A study in 2002 showed 17 percent of inmates needed specialized treatment; in 2017, that number — perhaps due to better reporting or better training to identify mental illness — was at 30 percent.
For many of those inmates, jail is a routine experience. Some commit infractions because they don’t have the proper medication or counseling; some because they find the jail, sadly, is the only place they can find the help they need or a roof over their heads.
Some people ("super utilizers") require the help of a multitude of services, such as medication, counseling, housing, education and jobs; others not only are mentally ill but are homeless or also might abuse drugs or alcohol. And a lack of insurance and medical coverage means repeated trips to emergency rooms and jails to get the help needed.
In the last 15 years, about 7,000 people with behavioral health issues were booked into the jail, according to a study whose results were shared last week with the McLean County Criminal Justice Coordinating Council.
The Illinois State University Stevenson Center study indicated that each of those people was jailed an average of four times.
In 2017, 1,134 people — or 25.6 percent of all people booked — entered the jail with a mental health issue, said the study.

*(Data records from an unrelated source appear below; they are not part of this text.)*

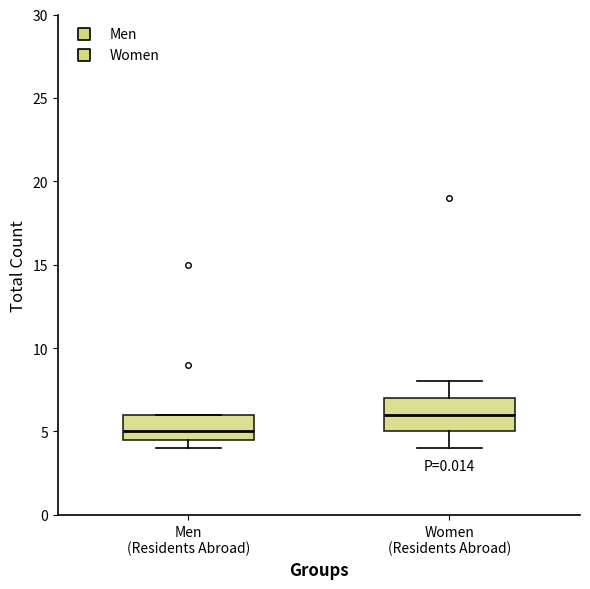

Comparing the boxes themselves (not the whiskers), which one is the tallest?

Women (Residents Abroad)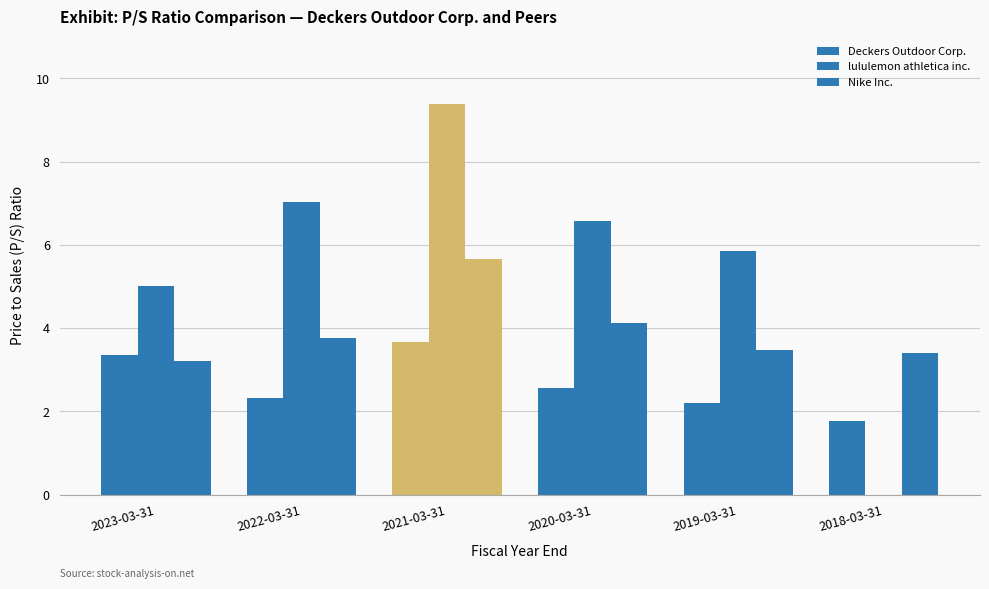

What is the sum of all Deckers Outdoor Corp. values?

15.8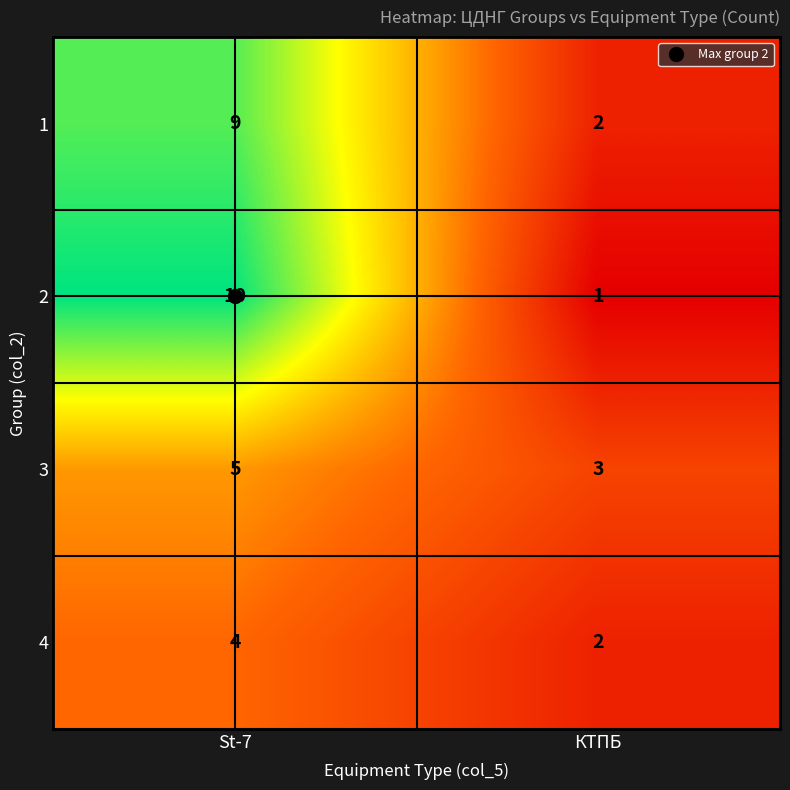

What is the spread (max minus min) of values at St-7?

6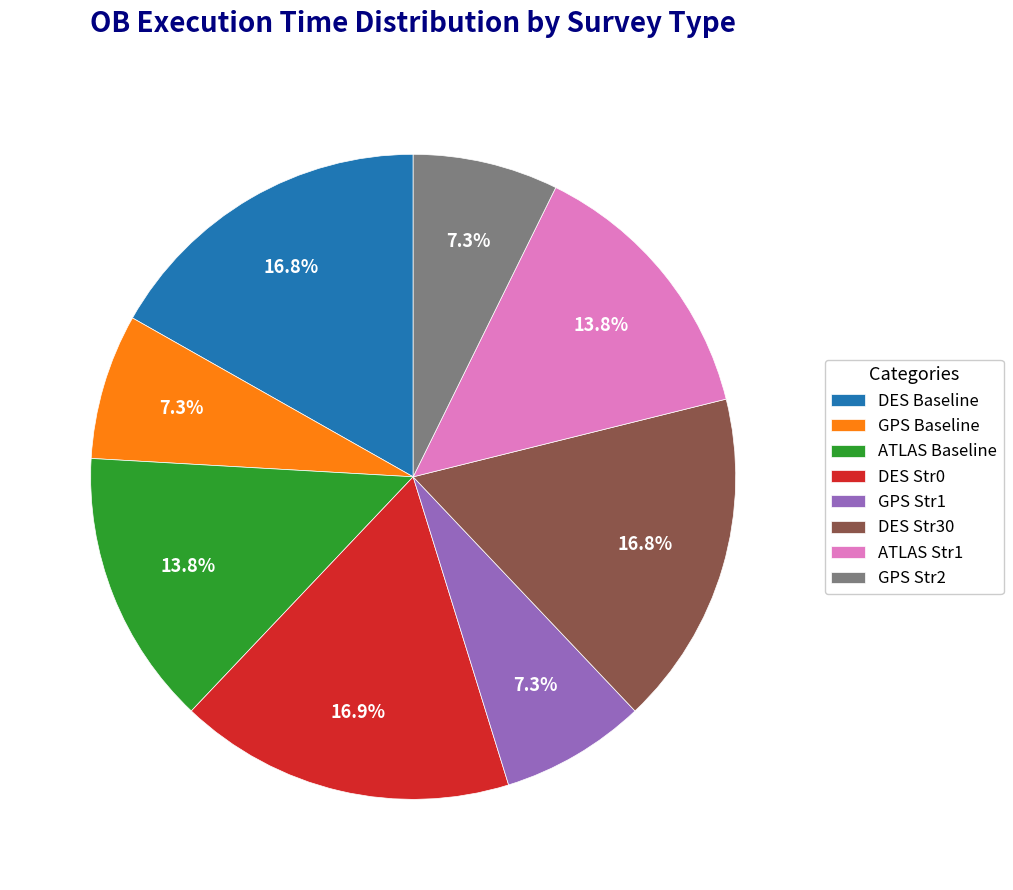

To the nearest percent, what is the difference between the largest and smallest slice percentages?

10%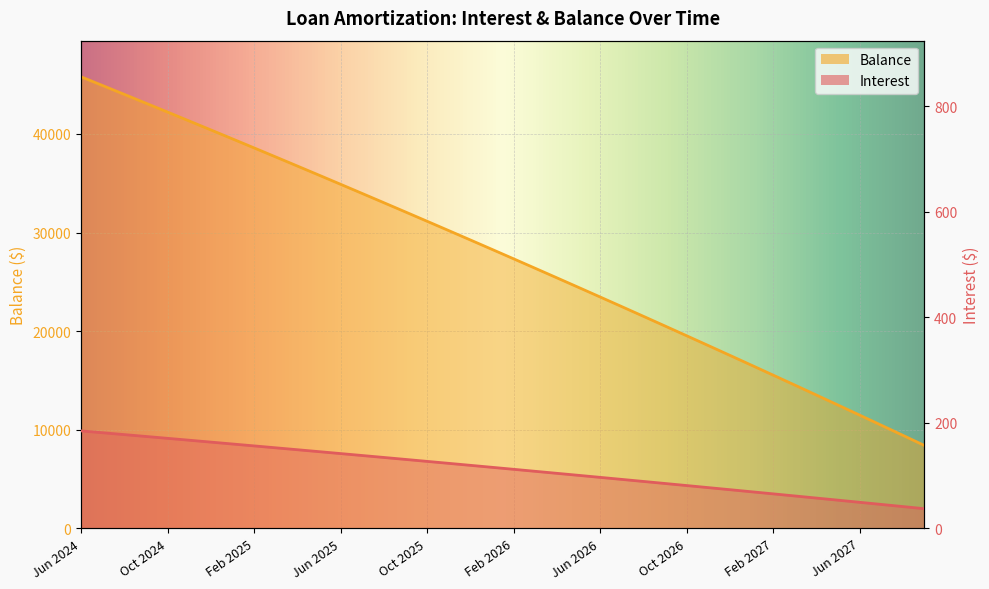

At Aug 2027, list the series in order from largest to smallest.

Balance, Interest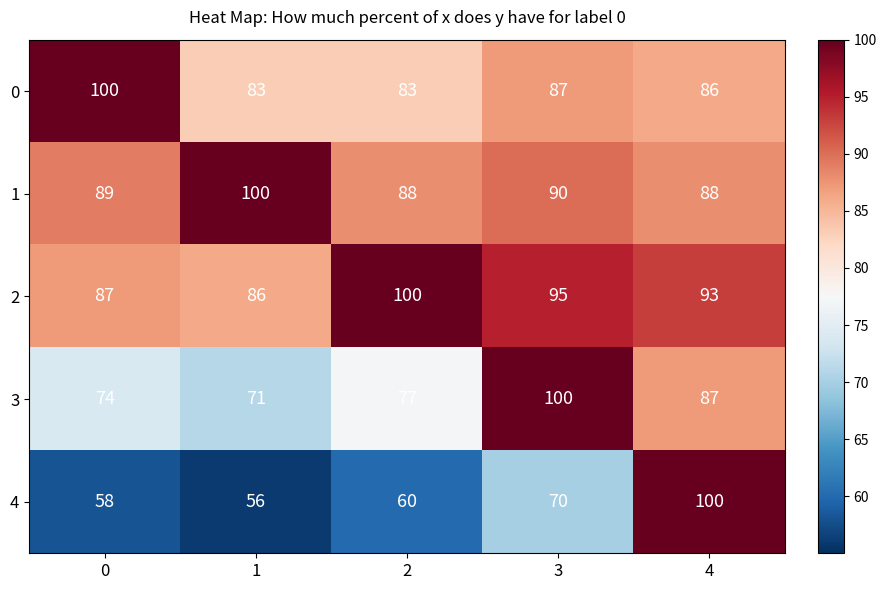

What is the smallest value displayed?

56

Breaking down those numbers further, the study found that 15.5 percent of the 1,134 had six to 10 bookings each; half had one or two bookings; and 23 percent came to jail three to five times.
For years, the jail’s booking area has been used to house mentally ill detainees so they can be monitored. The current expansion project will provide more suitable housing and a way to provide better services with trained staff.
Still, as Sheriff Jon Sandage pointed out, it won’t fix the problem of our community’s lack of available services for those who need help. The county and service providers are working to provide increased services and outreach to make sure individuals who need help can find it.
Certainly, not everyone who is mentally ill is cruel, violent or a criminal. But lack of services, and a lack of training for those who interact with the mentally ill compound the issues, and sometimes turn a private illness into a public problem.
In Chicago, Sheriff Tom Dart said the Cook County Jail is the state's largest mental health hospital. Proportionately, the numbers are similar at the McLean County Jail.
The local jail expansion is expected to be complete in 2019. Unfortunately, it cannot come soon enough.